Every identity – human or technical – starts with minimal permissions.

Human identities:

  • No standing privilege for production access

  • JIT activation with ticket binding and time limit

  • MFA mandatory for all production accesses

Technical identities (service accounts, CI/CD):

  • No long-lived access keys

  • Workload identity / OIDC for CI/CD pipelines

  • Service account permissions limited to the specific task


DP4 – Encrypt Everything, Own the Keys for Sensitive Data

Encryption is standard. Key ownership is a decision.

Data Category Minimum Recommended

Public / non-sensitive

Provider-Managed Key (PMK)

CMK

Operational / internal

Customer-Managed Key (CMK)

CMK with key policy restrictions

PII / personal data

CMK

BYOK or HYOK with HSM

Health / finance / classified

BYOK (customer key, cloud-managed HSM)

HYOK (key never in cloud provider)

Key rotation and key deletion policies are mandatory for all categories.


DP5 – Default-Deny Egress, Explicit Allow-List

Outgoing connections must be explicitly approved.

Network level:

  • Security Groups: no 0.0.0.0/0 egress without documentation

  • Network Firewall / Azure Firewall with domain allow-list

  • DNS egress via controlled resolver

Service level:

  • VPC endpoints for all used cloud services (S3, KMS, ECR, …​)

  • No data flows to non-inventoried destinations

Data pipeline level:

  • All external data exports explicitly configured and approved

  • Log shippers and monitoring agents: only to DPA-secured destinations


DP6 – Open Standards reduce Lock-in Risk

Proprietary services without alternatives are sovereignty risks.

Prefer:

  • PostgreSQL over proprietary DB engines (Spanner, Cosmos DB)
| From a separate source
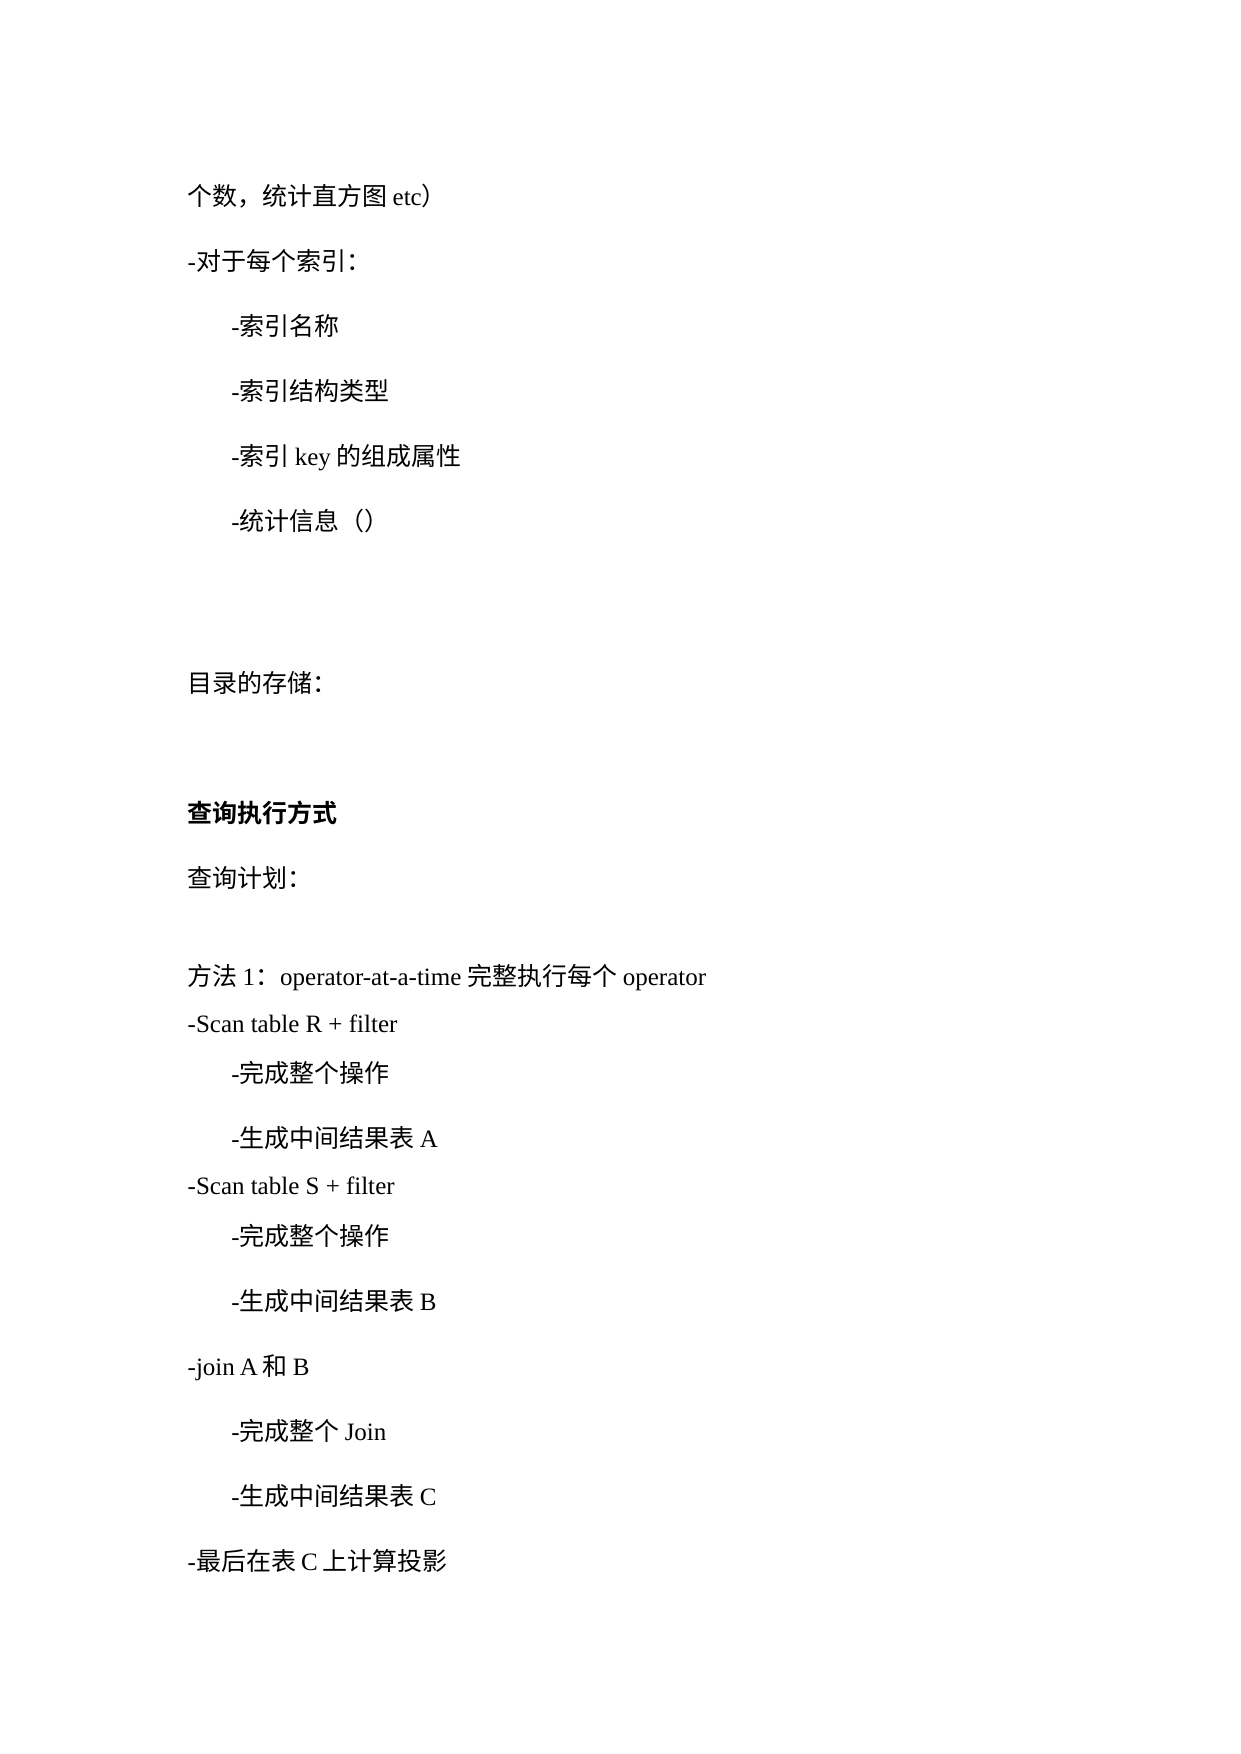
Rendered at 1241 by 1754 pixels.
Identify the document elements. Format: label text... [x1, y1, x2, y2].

  • OpenTelemetry over proprietary agents

  • Open Container Initiative (OCI) over proprietary container formats

  • Standard IaC (Terraform) over proprietary deployment tools

Document:

  • Every proprietary service requires an entry in the dependency register with a replacement strategy

  • Proprietary services with high lock-in risk must be addressed in the exit plan


DP7 – Immutable Audit Trail

Audit logs are the foundation of sovereignty evidence.

Requirements for sovereign audit trails:

  • Immutable: Object Lock / Log File Validation / WORM storage

  • Complete: All privileged actions, all key accesses, all region deployments

  • Available: Readable even in incident scenarios (separate storage account, separate region)

  • Retention-compliant: Retention periods from the data protection policy observed

  • Sovereignly stored: Log destination is in an approved region


DP8 – Test What You Plan to Rely On

Sovereign architecture is proven through tests, not through documentation.

  • Restore tests for all backup categories (at least annually)

  • Exit drills: data export and redeployment in alternative environment

  • Break-glass tests in non-production environment

  • Region enforcement tests: deployment attempt outside allowed regions

"Tested once is more valuable than documented twice."